Além de não ter toda essa alegada influência sobre leitores, o humorista não tem, a meu ver, a menor obrigação de esclarecer o leitor/eleitor sobre seus enfoques humorísticos. O humor pressupõe a liberdade de opinar, mesmo que equivocadamente. E, ao prejudicar alguém, ser responsabilizado. Duvido que algumas frases genéricas abalem alguma instituição. Os abalos no congresso, no planalto e no STF se devem mais à falta de ética e de escrúpulos dos seus maus ocupantes que a generalização no humor. E isso não pode parar de ser denunciado. Num país sério, a crítica a escândalos não deveria escandalizar leitores e eleitores conscientes.

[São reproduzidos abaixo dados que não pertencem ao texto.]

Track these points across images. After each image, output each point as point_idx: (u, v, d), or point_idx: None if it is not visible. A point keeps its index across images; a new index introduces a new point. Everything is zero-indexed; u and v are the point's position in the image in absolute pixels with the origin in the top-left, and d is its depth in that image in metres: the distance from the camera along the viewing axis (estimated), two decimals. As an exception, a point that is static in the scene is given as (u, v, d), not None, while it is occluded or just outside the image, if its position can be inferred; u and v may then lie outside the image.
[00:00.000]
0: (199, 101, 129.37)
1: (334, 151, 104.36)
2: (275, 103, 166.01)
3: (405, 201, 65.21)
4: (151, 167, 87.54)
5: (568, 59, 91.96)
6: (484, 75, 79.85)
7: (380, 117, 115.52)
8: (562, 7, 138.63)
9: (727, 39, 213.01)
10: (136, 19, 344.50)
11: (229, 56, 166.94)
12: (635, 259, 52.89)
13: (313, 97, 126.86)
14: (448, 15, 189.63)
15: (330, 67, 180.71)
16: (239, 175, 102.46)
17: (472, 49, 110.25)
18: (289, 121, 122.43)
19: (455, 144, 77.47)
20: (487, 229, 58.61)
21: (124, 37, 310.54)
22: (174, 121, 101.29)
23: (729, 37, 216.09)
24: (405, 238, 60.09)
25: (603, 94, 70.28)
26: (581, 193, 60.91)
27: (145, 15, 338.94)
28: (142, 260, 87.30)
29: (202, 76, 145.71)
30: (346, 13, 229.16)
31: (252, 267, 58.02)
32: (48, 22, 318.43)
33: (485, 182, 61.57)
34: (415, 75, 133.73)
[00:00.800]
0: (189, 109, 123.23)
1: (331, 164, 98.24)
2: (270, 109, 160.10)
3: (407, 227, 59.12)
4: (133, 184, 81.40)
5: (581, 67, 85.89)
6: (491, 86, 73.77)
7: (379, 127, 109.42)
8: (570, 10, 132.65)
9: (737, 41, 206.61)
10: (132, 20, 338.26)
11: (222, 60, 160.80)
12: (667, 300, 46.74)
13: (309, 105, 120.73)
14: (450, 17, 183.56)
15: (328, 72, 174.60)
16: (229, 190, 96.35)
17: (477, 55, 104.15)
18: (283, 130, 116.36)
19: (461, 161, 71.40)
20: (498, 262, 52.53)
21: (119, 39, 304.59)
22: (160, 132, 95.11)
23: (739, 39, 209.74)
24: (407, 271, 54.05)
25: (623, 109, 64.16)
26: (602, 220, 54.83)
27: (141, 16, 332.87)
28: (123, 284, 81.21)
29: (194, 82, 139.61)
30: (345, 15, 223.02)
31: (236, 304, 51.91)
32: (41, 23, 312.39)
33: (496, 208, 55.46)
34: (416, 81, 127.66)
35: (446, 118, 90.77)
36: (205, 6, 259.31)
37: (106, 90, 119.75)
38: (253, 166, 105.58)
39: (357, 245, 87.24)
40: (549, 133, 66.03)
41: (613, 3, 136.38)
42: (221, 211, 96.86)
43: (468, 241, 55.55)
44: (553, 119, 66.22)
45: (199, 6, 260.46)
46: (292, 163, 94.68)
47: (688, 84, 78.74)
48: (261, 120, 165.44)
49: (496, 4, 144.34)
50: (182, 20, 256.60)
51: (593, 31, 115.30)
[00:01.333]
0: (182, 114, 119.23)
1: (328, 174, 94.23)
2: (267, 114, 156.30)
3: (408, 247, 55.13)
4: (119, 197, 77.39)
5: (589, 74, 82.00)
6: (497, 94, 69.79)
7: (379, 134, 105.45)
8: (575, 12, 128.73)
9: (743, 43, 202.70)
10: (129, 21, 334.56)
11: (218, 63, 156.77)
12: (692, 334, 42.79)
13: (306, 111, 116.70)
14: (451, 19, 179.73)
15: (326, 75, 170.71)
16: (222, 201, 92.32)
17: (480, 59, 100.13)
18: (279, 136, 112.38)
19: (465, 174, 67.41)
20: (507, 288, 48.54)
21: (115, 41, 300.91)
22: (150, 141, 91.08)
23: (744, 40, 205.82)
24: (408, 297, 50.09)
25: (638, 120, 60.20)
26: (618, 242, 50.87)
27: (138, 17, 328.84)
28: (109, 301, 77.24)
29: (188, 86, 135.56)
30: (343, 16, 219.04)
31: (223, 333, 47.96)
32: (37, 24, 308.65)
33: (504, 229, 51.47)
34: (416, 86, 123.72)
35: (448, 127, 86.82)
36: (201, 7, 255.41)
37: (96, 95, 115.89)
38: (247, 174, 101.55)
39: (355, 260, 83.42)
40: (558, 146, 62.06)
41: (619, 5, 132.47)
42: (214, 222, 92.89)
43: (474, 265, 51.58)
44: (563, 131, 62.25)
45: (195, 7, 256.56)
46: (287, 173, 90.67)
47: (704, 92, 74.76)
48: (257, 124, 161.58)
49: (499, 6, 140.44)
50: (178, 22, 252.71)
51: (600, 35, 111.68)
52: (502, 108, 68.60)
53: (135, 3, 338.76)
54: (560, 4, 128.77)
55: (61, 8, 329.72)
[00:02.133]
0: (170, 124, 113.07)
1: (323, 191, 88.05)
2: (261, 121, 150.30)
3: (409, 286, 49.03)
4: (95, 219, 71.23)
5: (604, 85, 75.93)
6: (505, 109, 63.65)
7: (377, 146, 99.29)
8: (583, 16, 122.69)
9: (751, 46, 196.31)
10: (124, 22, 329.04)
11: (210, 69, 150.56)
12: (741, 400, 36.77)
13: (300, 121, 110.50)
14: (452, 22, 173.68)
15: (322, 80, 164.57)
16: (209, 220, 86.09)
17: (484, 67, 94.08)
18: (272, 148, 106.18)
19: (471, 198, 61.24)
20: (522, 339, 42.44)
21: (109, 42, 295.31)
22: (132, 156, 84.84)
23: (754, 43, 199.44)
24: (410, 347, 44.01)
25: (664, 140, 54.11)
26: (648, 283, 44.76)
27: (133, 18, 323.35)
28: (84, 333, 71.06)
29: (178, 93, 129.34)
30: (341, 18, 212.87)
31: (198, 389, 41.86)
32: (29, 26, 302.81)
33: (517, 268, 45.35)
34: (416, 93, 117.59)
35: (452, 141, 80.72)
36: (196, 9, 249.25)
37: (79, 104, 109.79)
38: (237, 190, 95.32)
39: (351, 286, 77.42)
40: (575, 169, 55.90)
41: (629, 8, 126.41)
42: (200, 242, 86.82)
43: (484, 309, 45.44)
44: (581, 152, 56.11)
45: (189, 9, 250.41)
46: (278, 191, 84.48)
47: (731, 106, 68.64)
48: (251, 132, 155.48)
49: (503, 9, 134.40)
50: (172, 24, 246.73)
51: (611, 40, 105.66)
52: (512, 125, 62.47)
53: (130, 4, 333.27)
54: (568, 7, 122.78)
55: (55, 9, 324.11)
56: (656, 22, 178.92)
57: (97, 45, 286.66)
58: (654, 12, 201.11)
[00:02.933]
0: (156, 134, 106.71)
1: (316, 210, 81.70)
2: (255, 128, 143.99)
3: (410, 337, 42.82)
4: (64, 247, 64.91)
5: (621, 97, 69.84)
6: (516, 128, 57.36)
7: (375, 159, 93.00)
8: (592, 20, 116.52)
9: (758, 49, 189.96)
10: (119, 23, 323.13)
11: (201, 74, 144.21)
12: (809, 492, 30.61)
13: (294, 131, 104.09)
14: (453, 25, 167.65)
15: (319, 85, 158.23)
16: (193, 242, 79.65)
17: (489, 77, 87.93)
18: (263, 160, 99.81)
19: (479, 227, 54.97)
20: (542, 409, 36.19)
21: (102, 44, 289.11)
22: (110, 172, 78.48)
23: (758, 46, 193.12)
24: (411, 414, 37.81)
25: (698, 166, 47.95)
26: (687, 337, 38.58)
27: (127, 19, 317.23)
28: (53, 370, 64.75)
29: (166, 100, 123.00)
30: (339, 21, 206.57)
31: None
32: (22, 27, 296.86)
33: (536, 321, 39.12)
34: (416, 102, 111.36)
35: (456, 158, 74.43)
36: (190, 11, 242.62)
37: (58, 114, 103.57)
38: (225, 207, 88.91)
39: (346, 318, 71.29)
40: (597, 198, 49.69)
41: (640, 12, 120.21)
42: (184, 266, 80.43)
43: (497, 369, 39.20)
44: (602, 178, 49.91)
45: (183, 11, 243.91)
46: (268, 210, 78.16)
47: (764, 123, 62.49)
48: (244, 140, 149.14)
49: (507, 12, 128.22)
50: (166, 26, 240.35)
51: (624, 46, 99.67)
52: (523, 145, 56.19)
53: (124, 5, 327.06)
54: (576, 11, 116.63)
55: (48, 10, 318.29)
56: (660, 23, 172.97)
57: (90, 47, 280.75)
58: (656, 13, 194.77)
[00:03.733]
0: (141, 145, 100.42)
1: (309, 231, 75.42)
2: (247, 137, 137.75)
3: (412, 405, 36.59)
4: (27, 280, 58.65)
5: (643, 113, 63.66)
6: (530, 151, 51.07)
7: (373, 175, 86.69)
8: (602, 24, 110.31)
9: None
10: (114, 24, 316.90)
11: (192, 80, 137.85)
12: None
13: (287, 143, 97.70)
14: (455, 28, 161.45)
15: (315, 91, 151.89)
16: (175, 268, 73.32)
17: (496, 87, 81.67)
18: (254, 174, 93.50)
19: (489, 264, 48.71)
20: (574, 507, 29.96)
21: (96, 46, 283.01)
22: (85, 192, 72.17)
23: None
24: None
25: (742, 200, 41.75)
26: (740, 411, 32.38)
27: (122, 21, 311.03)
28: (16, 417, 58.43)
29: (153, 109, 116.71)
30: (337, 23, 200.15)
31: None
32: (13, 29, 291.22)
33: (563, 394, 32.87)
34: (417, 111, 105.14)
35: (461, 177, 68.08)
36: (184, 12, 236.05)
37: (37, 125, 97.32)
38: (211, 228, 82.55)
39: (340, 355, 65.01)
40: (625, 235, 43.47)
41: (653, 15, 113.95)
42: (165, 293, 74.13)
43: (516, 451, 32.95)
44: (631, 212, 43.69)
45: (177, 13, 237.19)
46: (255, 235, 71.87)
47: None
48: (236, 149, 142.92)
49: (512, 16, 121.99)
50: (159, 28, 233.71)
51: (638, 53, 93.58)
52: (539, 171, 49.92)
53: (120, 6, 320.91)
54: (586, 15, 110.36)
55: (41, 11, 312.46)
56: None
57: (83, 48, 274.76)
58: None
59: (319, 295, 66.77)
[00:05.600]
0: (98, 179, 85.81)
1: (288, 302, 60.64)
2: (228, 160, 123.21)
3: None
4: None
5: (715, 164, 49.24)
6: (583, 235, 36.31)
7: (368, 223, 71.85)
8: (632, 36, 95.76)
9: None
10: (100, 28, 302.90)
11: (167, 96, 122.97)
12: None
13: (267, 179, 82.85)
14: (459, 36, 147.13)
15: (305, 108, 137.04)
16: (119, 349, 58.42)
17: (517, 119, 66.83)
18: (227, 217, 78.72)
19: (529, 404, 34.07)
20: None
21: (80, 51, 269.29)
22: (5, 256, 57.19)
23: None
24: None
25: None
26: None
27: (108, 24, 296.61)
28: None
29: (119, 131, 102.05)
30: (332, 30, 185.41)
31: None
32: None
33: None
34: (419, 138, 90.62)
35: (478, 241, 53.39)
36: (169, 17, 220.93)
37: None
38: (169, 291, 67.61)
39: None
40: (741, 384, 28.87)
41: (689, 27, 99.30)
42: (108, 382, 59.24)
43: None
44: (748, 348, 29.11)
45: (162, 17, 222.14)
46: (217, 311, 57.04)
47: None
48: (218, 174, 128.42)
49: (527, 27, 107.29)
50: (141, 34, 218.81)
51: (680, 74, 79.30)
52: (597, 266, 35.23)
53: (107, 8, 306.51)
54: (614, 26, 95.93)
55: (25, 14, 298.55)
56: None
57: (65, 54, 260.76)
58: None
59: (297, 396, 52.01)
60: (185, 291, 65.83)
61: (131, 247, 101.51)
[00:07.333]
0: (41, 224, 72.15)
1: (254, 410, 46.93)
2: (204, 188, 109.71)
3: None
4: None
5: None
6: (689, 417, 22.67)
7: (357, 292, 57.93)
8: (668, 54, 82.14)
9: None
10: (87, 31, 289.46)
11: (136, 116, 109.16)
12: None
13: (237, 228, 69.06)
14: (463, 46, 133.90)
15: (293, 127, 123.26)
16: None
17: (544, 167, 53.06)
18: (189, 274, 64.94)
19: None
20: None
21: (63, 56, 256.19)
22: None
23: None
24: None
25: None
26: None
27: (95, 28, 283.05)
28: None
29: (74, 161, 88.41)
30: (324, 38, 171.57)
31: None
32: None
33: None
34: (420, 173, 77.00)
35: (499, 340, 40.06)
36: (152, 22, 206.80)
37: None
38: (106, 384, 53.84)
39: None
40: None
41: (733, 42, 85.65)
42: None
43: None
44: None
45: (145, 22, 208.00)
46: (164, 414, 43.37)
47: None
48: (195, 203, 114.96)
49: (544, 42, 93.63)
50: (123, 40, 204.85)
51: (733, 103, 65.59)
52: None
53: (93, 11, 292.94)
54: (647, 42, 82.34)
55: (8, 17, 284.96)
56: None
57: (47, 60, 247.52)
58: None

Quanto ao bom político, ele tem proteção garantida: suas salvaguardas são o caráter, a trajetória, a distância dos escândalos de corrupção. O bom político – incorruptível, que não se mistura aos maus políticos nem faz politicagem – ele jamais será enlameado pelo humor: só a lama ao seu redor, se ele aderir, pode fazer isso.
Se eu tiver que seguir 10 mandamentos sobre conteúdo, criar regrinhas para a crítica e a sátira política, melhor eu tentar ser colaborador das revistinhas Despertai, Sentinela, por aí. Se assim for, me inspiro de novo no Millôr: "Não quero viver num mundo onde eu não possa fazer uma piada politicamente incorreta." No meu caso, me recuso a escrever com medo do que vão pensar de mim.
Apesar das frases genéricas, não acho que atuo como típico inocente útil. Em 50 anos de humorismo, nunca fui nem inocente nem útil.